Sie fühlte ihr Blut kochen, ihr Hirn brennen bei dem Gedanken, er habe sie verrathen und betrogen. Sie fühlte, daß, wenn dieser entsetzliche Gedanke wahr, ihre Seele dann nur einen Durst kennen werde – ihn zu verderben, der ihr Leben vergiftet, ihn zu tödten, der ihr das Herz zerrissen.

Der kalte Schweiß perlte von ihrer Stirne, die Pulse flogen fieberhaft, ihr Auge brannte.

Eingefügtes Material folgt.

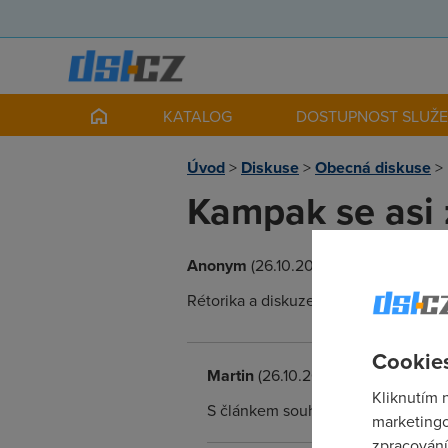
KATALOG
DOSTUPNOST SLUŽ
Úvod
>
Diskuse
>
Obecná diskuse
>
Kampak se asi 
Anonym
(26.10.2013 00:00:00)
Rétorika a diskuze se vyučovaly už v
Cookies
Martin
(26.10.2013 12:55:29)
Kliknutím 
S článkem souhlas, nicméně kádrova
marketingo
zpracování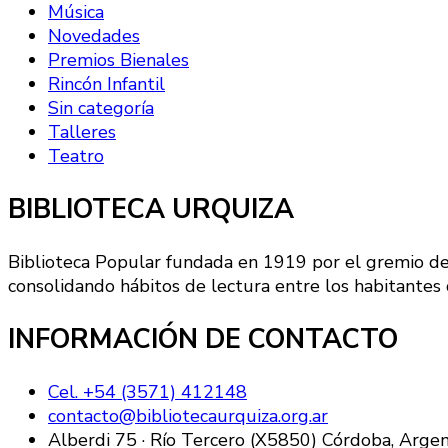
Música
Novedades
Premios Bienales
Rincón Infantil
Sin categoría
Talleres
Teatro
BIBLIOTECA URQUIZA
Biblioteca Popular fundada en 1919 por el gremio de 
consolidando hábitos de lectura entre los habitantes 
INFORMACIÓN DE CONTACTO
Cel. +54 (3571) 412148
contacto@bibliotecaurquiza.org.ar
Alberdi 75 · Río Tercero (X5850) Córdoba, Argen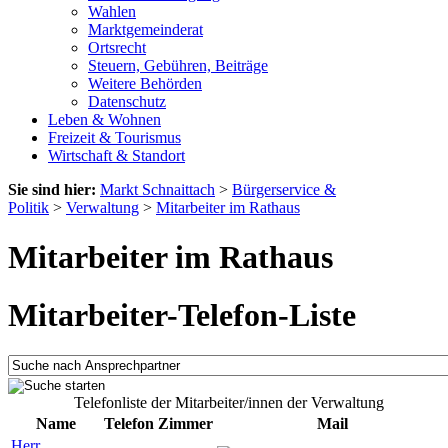
Wahlen
Marktgemeinderat
Ortsrecht
Steuern, Gebühren, Beiträge
Weitere Behörden
Datenschutz
Leben & Wohnen
Freizeit & Tourismus
Wirtschaft & Standort
Sie sind hier:
Markt Schnaittach
>
Bürgerservice &
Politik
>
Verwaltung
>
Mitarbeiter im Rathaus
Mitarbeiter im Rathaus
Mitarbeiter-Telefon-Liste
Telefonliste der Mitarbeiter/innen der Verwaltung
Name
Telefon
Zimmer
Mail
Herr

Das war eine wilde, schreckliche Phantasie, – hing sie ihr nach, so drohte ihr der Wahnsinn.

Das Auge hatte keine Thräne, in trockener Hitze brannte es in seiner Höhle, sie preßte die Hände an den Kopf. Noch nie hatte sie ihr eigenes Bild so klar geschaut wie heute und sie erbebte vor der Leidenschaft in ihrer Brust, vor dieser kochenden Glut in ihrem Herzen.

Sie fand keine Ruhe auf ihrem Lager. Bilder auf Bilder jagte die erregte Phantasie vor die erschreckte Seele und Elise fühlte, daß sie eher ein Verbrechen begehen könne, als den Gedanken ertragen wolle, verlassen von dem zu sein, der diese Gluthen in ihrem Herzen erweckt.